Het is de roze-vingerige dageraad van Homerus waar ik nu tegenaan kijk. Teruggekomen uit Arcen werd ik meteen weer opgenomen door de stilte en de ruimte alhier. Heerlijk. De terugreis was een volledige busreis met twee overstappen. Langs die kleine nederzettingen, zoals Gennep aan de Maas die al in de twaalfde eeuw stadsrechten heeft en gedomineerd wordt door een groot stadhuis. Door de dorpjes Bemmel en Huissen in de Betuwe waarvan je ziet dat de enkele oude grote boerderijen nu totaal verrommeld tussen de nieuwbouw staan. Door mijn stad: en alles lijkt er zó klein en op elkaar gebouwd! Poppenhuizen en poppenstraten; New York bepaalt nu mijn ruimtebeleving.
En hier wonen, in het bos. Waar Hoenderloo zelf, meer dan vier kilometer fietsen is, en de Lidl waar ik mijn meeste boodschappen doe, 11,5 km is. Proporties en ruimtebeleving; het grote en het kleine, uitte zich in de eerste droom die ik hier weer had. Iemand vertelde me, dat in de buurt een groot paleis was ontdekt van Schopenhauer.
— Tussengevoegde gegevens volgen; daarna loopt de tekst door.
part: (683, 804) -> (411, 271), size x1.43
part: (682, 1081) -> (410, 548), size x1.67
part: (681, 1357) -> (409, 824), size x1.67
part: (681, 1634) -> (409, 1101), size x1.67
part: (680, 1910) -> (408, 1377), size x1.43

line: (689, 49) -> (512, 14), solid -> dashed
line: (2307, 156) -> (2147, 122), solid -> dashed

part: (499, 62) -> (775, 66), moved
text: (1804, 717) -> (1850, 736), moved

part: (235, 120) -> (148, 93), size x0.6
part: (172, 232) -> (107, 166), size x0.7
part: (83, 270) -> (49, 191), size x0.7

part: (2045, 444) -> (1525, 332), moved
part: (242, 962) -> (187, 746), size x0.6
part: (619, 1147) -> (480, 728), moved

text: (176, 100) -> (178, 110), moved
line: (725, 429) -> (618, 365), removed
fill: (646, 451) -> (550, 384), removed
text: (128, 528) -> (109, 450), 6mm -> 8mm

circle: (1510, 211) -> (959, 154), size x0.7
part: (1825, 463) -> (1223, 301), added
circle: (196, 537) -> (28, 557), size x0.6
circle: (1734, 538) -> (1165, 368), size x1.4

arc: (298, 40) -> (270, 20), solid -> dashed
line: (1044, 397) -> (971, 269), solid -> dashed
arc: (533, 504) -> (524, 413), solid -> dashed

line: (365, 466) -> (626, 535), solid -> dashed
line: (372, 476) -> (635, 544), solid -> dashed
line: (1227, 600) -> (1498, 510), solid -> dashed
Hoe kom ik erop. Niks in mij dat bij bewustzijn aan deze man dacht. Hij is een filosoof die ik wel associeer met expansie en de gedachten over de wil als belangrijkste vormgever in het menselijk reilen en zeilen. Op Wikipedia lees ik dat hij ook geïnteresseerd was in het boeddhisme en de Upanischaden las, de oudste geschriften uit India.
Dit is relevant voor wat ik zag in mijn droom: ik kwam bij een gigantisch, gigantisch paleis van meer dan vijf verdiepingen, met torentjes, en op meerdere verdiepingingen water waar roeibootjes voeren en het deed mij ook denken aan de paleizen in India van de maharadja’s. Ik denk dat India ook in de droom terecht kwam omdat ik erover dacht om in Februari dit land weer te gaan bezoeken. Maar bij het zoeken naar een reisbestemming of reis, kwamen al mijn herinneringen zó levendig weer naar boven, dat het was, alsof ik er weer geweest ben. De ‘Image-generator’ van A.I. gaf nu wél accurate plaatjes. Het zag er van buiten én binnen zo uit, als wat er tevoorschijn kwam op de woorden: paleis, maharadja, Schopenhauer.
Ondertussen was de fragiliteit van het leven ook wel een thema voor mij. Stervelijkheid. Wat gebeurt, waar je geen greep op hebt. Dan helpt Schopenhauers ‘Wil’ niet. Je hebt het er maar mee te doen. Mensen die vertrekken, door de dood of anderszins. Een pas op de plaats. Ruimte om je heen die zich gaat beperken tot enkele meters. Of symbolisch: de reikwijdte van je eigen onmachtige woorden.
Ik zag op de BBC dit optreden. Bing Crosby in een van zijn laatste optredens, met Parkinson. Alle woorden laden zich hier met extra betekenis. Het worden ook zulke milde en berustende woorden: Send in the Clowns.